In the past decade, there have been many types of "pre-fabricated" (although the word is rarely used these days) solutions for data center structures, but many of them use container-like (ISO) modules, despite their limitations in size.  I have been working for the past three years with a financial service client to design a fully off site constructed data center that, in the proof of concept, offers 2500 square feet of contiguous data center space, (with expansion capability in units of the same size), along with the electrical, mechanical, and fire protection infrastructure that the facility requires.

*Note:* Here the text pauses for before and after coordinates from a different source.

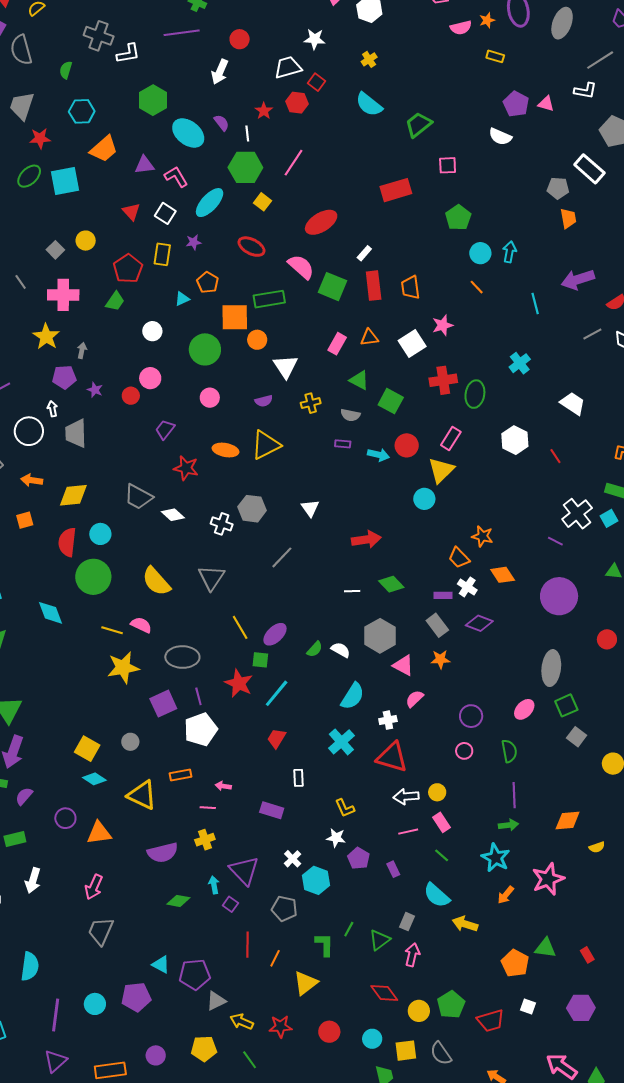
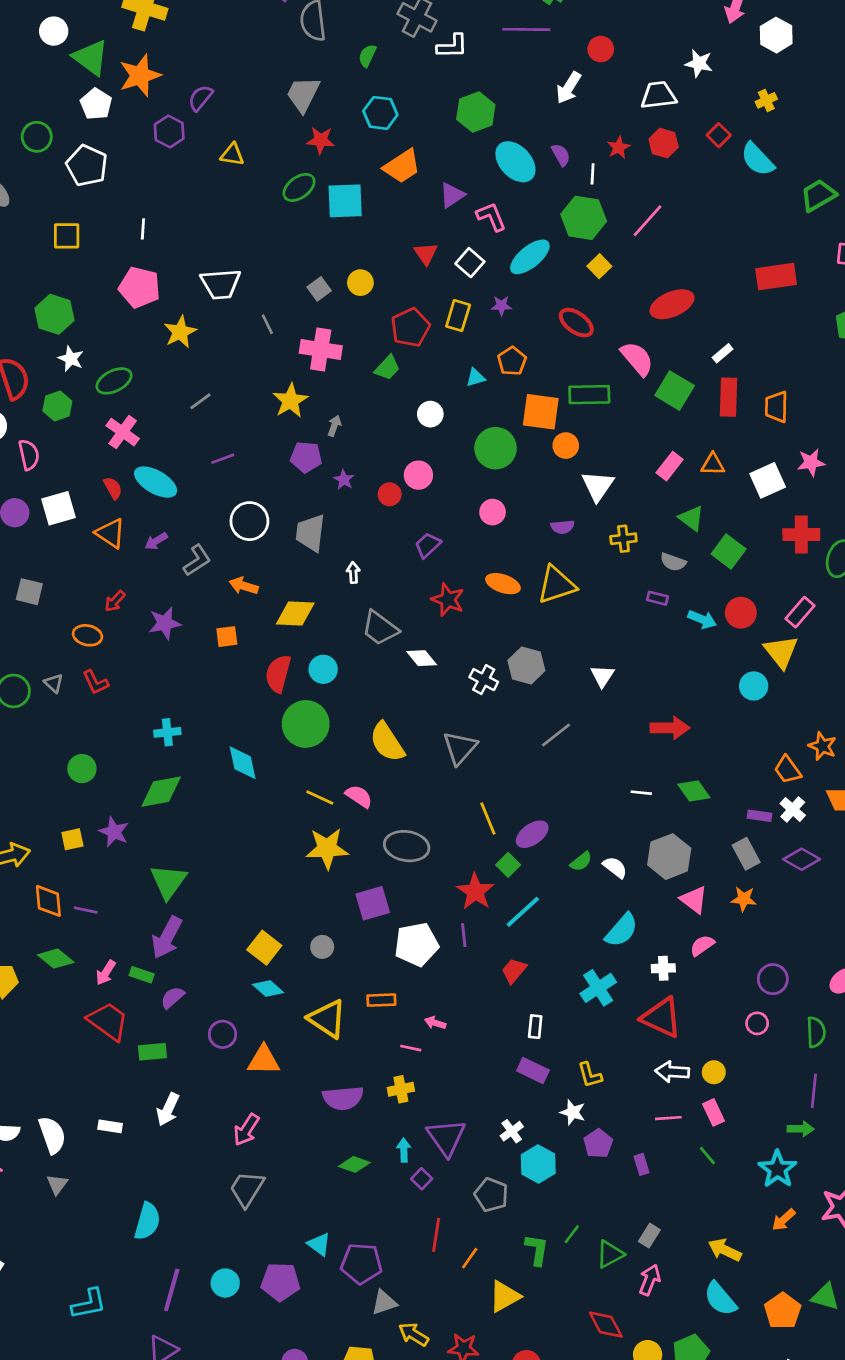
red square: (317, 82) -> (719, 135), moved
purple triangle: (144, 165) -> (452, 195), turned -35
white arrow: (52, 409) -> (353, 573), moved
yellow triangle: (441, 470) -> (781, 652), turned -32
green square: (260, 660) -> (508, 865), turned 30
purple line: (198, 696) -> (464, 935), moved
purple rectangle: (272, 810) -> (533, 1071), moved
cyan semicircle: (437, 895) -> (720, 1299), moved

The first of these data centers has been erected in North Carolina and has been operational for nearly a year.  A second, larger facility is now being fabricated.  Both of these are what is called "Tier IV" data centers, which means that their systems are extremely robust and redundant -- for example, if one electrical system fails, there is another. These data centers are designed with no "SPOF"s (Single Points of Failure), and with highly refined exterior skins.

Another prototype, based on less rigorous criteria, is being devised for use by other organizations throughout the United States and potentially abroad.  The basic design unit, consists of twelve modules, each 14 feet wide, 12 feet high, and 50 feet long, pushing the limits of size that can be transported over the federal highway system.  These are designed to be placed side by side and to be stacked.  

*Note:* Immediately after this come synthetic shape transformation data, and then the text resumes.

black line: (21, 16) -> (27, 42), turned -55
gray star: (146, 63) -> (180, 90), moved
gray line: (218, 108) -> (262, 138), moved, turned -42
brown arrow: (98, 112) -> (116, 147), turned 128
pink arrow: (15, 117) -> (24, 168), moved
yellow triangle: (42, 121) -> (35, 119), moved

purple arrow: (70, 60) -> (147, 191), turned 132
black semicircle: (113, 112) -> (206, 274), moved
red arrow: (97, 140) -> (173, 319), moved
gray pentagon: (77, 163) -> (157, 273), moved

In the first POC shown below, the data center is on the lower level, the electrical infrastructure is on the second level and the roof contains the cooling units.  It is five units wide including a circulation unit, and three units high.  In addition, panels on the long side at either end can be removed so that additional units can be added to increase square footage and capacity to the data center. 

The cooling is energy efficient, using outside air when possible dependent on outdoor conditions, and the structure is designed to withstand hurricane winds.  It provides half a megawatt of redundant power, along with redundant cooling systems.  

Most importantly, the data center space is open, column free and vendor agnostic, meaning that inside, it is in all ways akin to a stick built traditional data center; however, it can be fabricated and erected much more quickly.  Furthermore, it is the epitome of a scalable and modular design, one that allows an owner to add space and capacity on an as needed basis.  Thus, this design brings early industrial goals to fruition to serve the needs of 21st Century technology.